Tivemos o apoio da União Europeia para a Guiné-Bissau, das Nações Unidas para a criação da primeira Unidade de Saúde Familiar internacional modelo português, da Fundação Calouste Gulbenkian para Cabo Verde, da Câmara Municipal de Coimbra para Moçambique, Cabo Verde e Macau, da Associação Latino Americana para a Cooperação para o Brasil, do Governo Português para S. Tomé Príncipe, do Governo da Região Administrativa Especial de Macau para formação em saúde, entre outros apoios, além da comunidade e da própria organização (como por exemplo a formação em saúde em Cabo Verde, Índia / Goa e China (Cantão / Guangzhou).
Outras dezenas de projetos de ajuda ao desenvolvimento elaborados pelas nossas equipas não foram aplicados, por falta de apoio de qualquer organização da CPLP e outras, em Angola, Moçambique, Cabo Verde, Guiné-Bissau, Brasil, Portugal, Timor-Leste e S. Tomé e Príncipe, o que desiludiu uma organização de voluntariado que, na sua definição, tinha a promoção da lusofonia como mote e servia os interesses dos Estados-Membros.
Apesar dos louvores do Ministro da Saúde de Timor-Leste, da Ministra da Saúde Pública da Guiné-Bissau, do Governo do Sri Lanka e do Governo da República das Filipinas, do agradecimento e convites institucionais pelo trabalho profissional e organizativo feito por Presidentes da República, Primeiros-Ministros, Embaixadores e líderes oficiais e comunitários por todo o mundo, da CPLP obtivemos… cortesia.
Em 2019 (12 de Setembro), a Assembleia Geral das Nações Unidas aprovou uma resolução sobre a cooperação entre a ONU e a CPLP, no âmbito dos direitos humanos, erradicação da pobreza, desenvolvimento sustentável e manutenção de paz, reconhecendo o impacto de eventos climáticos extremos e a importância da assistência humanitária.
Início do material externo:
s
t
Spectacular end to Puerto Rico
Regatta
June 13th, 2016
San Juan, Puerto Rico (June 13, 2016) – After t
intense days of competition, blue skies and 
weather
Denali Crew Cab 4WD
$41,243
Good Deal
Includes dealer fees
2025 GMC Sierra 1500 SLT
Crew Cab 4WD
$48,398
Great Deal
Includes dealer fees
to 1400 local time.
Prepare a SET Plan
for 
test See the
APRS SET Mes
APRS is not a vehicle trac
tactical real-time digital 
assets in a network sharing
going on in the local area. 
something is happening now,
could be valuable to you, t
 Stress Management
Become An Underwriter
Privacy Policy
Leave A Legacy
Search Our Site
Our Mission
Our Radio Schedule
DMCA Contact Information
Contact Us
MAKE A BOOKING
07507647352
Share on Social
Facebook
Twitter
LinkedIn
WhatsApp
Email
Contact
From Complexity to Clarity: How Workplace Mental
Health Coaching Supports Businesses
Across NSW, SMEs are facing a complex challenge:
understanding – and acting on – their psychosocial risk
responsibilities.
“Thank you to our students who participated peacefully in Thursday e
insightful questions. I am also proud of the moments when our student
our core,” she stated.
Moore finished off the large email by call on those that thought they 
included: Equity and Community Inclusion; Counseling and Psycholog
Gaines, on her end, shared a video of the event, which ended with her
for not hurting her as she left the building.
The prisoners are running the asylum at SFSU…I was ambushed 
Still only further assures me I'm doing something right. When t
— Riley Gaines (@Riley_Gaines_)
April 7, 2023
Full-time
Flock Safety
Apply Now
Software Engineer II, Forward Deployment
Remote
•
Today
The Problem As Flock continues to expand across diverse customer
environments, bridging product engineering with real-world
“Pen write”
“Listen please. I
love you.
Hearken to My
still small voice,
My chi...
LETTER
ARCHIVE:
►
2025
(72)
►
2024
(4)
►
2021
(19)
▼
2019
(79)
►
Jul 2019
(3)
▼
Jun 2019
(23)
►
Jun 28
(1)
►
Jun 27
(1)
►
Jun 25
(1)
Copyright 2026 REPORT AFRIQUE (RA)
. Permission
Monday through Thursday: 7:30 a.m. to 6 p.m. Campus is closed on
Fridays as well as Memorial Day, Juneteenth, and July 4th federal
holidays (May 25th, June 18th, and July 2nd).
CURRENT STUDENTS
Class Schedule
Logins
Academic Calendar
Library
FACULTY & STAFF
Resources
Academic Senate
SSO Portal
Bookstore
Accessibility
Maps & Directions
Acreditamos.
Requer-se um lema e uma ação convergente com parangonas e eficácia, que permita aos cidadãos da CPLP a valorização da lusofonia, o interesse da multiculturalidade, a promoção da economia social solidária e o reconhecimento da fraternidade, e tal pode ser incentivado pela livre circulação dos cidadãos da CPLP entre os seus Países.
O Acordo sobre a Mobilidade na CPLP em apreciação pode ser um pequeno passo para cada um de nós, mas será um grande passo para a promoção da igualdade, para a aplicação dos direitos humanos e para o desenvolvimento sustentável 2030 na CPLP.
Rudolph Virchow (1821-1902), médico, precursor do direito à saúde, paladino da justiça social, cientista e cidadão revolucionário, membro do Partido Progressista, disse: “Aceitar uma hipótese não demonstrada é como navegar num barco furado. Factos!”.
Acreditamos. No Ser Humano e na Humanidade.